_The task_. Copy out every line of the items below word for word, leaving out the pictures.

_Exercise material_.
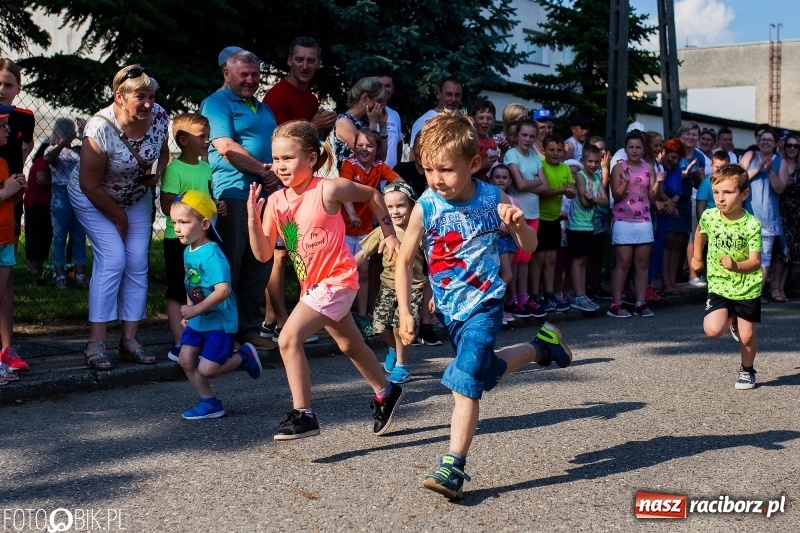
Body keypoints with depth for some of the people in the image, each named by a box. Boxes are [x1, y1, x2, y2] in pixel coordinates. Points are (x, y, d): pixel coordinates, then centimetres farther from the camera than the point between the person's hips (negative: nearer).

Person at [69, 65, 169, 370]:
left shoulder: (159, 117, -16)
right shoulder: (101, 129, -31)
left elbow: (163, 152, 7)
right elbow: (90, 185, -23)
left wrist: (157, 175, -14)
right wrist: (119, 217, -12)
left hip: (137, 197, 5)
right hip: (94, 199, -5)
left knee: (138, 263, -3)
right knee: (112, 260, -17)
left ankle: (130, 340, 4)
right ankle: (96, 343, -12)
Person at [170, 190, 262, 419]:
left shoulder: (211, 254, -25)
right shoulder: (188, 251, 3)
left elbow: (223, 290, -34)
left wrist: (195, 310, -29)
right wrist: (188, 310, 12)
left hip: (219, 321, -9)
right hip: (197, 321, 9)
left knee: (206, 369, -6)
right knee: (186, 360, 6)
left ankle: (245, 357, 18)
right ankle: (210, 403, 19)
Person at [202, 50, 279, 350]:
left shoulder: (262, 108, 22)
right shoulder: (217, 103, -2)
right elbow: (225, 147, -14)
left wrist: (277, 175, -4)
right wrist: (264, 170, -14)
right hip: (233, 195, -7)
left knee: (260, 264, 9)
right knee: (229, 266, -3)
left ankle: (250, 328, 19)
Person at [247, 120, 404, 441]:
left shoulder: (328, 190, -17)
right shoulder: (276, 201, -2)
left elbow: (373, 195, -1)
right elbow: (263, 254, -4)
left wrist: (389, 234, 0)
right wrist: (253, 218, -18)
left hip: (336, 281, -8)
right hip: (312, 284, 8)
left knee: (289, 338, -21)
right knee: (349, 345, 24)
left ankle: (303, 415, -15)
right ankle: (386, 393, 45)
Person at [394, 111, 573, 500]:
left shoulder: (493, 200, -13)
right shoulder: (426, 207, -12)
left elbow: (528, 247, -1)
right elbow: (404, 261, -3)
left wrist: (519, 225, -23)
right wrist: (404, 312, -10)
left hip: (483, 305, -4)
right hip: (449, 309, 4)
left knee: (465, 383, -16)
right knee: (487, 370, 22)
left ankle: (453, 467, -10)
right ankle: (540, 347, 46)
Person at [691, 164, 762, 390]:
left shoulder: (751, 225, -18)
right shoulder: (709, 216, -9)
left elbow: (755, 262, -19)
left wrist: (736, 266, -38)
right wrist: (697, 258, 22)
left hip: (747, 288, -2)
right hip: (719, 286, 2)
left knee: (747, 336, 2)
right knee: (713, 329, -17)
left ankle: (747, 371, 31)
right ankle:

_Answer for the task_.
Body keypoints with depth for some of the people in the image, each named by a box. Boxes are [x1, y1, x2, y2] in pixel coordinates. Points are (x, y, d): pixel coordinates, then centimetres farther from the camera than the point between the person's hips (negative: nearer).

Person at [69, 65, 169, 370]:
left shoulder: (159, 117, -16)
right shoulder: (101, 129, -31)
left elbow: (163, 152, 7)
right elbow: (90, 185, -23)
left wrist: (157, 175, -14)
right wrist: (119, 217, -12)
left hip: (137, 197, 5)
right hip: (94, 199, -5)
left knee: (138, 263, -3)
right knee: (112, 260, -17)
left ankle: (130, 340, 4)
right ankle: (96, 343, -12)
Person at [170, 190, 262, 419]:
left shoulder: (211, 254, -25)
right shoulder: (188, 251, 3)
left elbow: (223, 290, -34)
left wrist: (195, 310, -29)
right wrist: (188, 310, 12)
left hip: (219, 321, -9)
right hip: (197, 321, 9)
left knee: (206, 369, -6)
right knee: (186, 360, 6)
left ankle: (245, 357, 18)
right ankle: (210, 403, 19)
Person at [202, 50, 279, 350]:
left shoulder: (262, 108, 22)
right shoulder: (217, 103, -2)
right elbow: (225, 147, -14)
left wrist: (277, 175, -4)
right wrist: (264, 170, -14)
right hip: (233, 195, -7)
left knee: (260, 264, 9)
right knee: (229, 266, -3)
left ankle: (250, 328, 19)
Person at [247, 120, 404, 441]:
left shoulder: (328, 190, -17)
right shoulder: (276, 201, -2)
left elbow: (373, 195, -1)
right elbow: (263, 254, -4)
left wrist: (389, 234, 0)
right wrist: (253, 218, -18)
left hip: (336, 281, -8)
right hip: (312, 284, 8)
left knee: (289, 338, -21)
right knee: (349, 345, 24)
left ankle: (303, 415, -15)
right ankle: (386, 393, 45)
Person at [394, 111, 573, 500]:
left shoulder: (493, 200, -13)
right shoulder: (426, 207, -12)
left elbow: (528, 247, -1)
right elbow: (404, 261, -3)
left wrist: (519, 225, -23)
right wrist: (404, 312, -10)
left hip: (483, 305, -4)
right hip: (449, 309, 4)
left knee: (465, 383, -16)
right knee: (487, 370, 22)
left ankle: (453, 467, -10)
right ankle: (540, 347, 46)
Person at [691, 164, 762, 390]:
left shoulder: (751, 225, -18)
right shoulder: (709, 216, -9)
left elbow: (755, 262, -19)
left wrist: (736, 266, -38)
right wrist: (697, 258, 22)
left hip: (747, 288, -2)
right hip: (719, 286, 2)
left knee: (747, 336, 2)
right knee: (713, 329, -17)
left ankle: (747, 371, 31)
right ankle:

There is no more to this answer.